Marseille, France (Reuters)-Germany proposed Vice Finance Minister Joerg Asmussen to replace Juergen Stark on the Executive Council of the European Central Bank, Finance Minister Wolfgang Schaeuble said on Saturday.
Stark, the upper German at the ECB, announced on Friday he would quit at the beginning of what sources said was a protest against the policy of the ECB of purchasing obligations to help troubled debtor States of the eurozone.
"The German Government has said the Eurogroup head Juncker that proposes Asmussen to succeed Juergen Stark," Schaeuble told a press conference at the Group of eight lectures on the French port of Marseille, with Asmussen standing alongside.
Sources told Reuters on Friday that Asmussen could be called to replace Stark-whose resignation revealed a deep division within the ECB about its activities purchase securities-a choice that seemed set to meet little opposition.
Jean-Claude Juncker, who chairs the Eurogroup of eurozone finance ministers, said Asmussen would be an excellent choice for the Governing Council.
"The euro cannot be saved by a single person, but it would undoubtedly be the right person," Juncker told reporters in Marseille.
Asmussen, who has been a key figure in Germany's policy response to the debt crisis of the euro zone, said he was ready to accept the challenged the guarantee of economic stability in the euro area.
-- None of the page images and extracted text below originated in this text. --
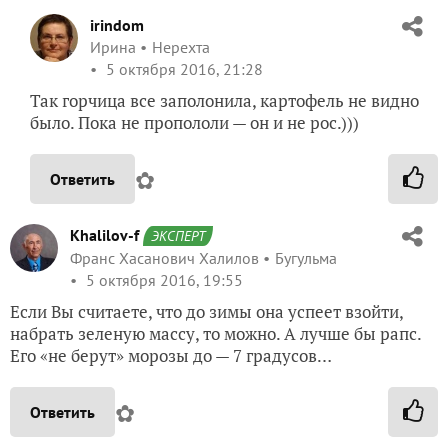
irindom
Ирина
Нерехта
5 октября 2016, 21:28
Так горчица все заполонила, картофель не видно
было. Пока не пропололи — он и не рос.)))
✿
Ответить
Khalilov-f
ЭКСПЕРТ
Франс Хасанович Халилов
Бугульма
5 октября 2016, 19:55
Если Вы считаете, что до зимы она успеет взойти,
набрать зеленую массу, то можно. А лучше бы рапс.
Его «не берут» морозы до — 7 градусов…
✿
Ответить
Asked if he had been caught by surprise by the decision of Stark, Schaeuble said: "we were not surprised by his decision. But unfortunately because of the independence of the ECB our attempts to dissuade him have failed. "
G8 Finance officials met a day after the Group of seven finance chiefs in Marseille promised a coordinated response to the global economic recovery is faltering but offered few specifics to calm financial markets unstable.
A respected economist, who studied with former Bundesbank Chief Axel Weber, Asmussen quickly changed in the career of the German Ministry of finance, moving from consultant Jr. in 1996 to Deputy Minister of finance just 12 years later.
Asmussen is a Social Democrat, but was retained by the Conservatives of the German Chancellor, Angela Merkel, after the last federal election due to the experience that he had won in the fight against the financial crisis.
Bert Ruerup, former head of the Council, ' wisemen ' of the German Government's economic advisers said to Reuters Asmussen would be more pragmatic than Stark.
A source for euro-zone central bank, said on Friday that Stark was angry pass when Weber leaves the German central bank earlier this year, also clearly unhappy with the program purchase securities of the ECB.
The ECB has faced strong criticism in Germany for the purchase of bonds--a move that many see as having the tax arena and threatening Bank in its role as the core of the fight against inflation.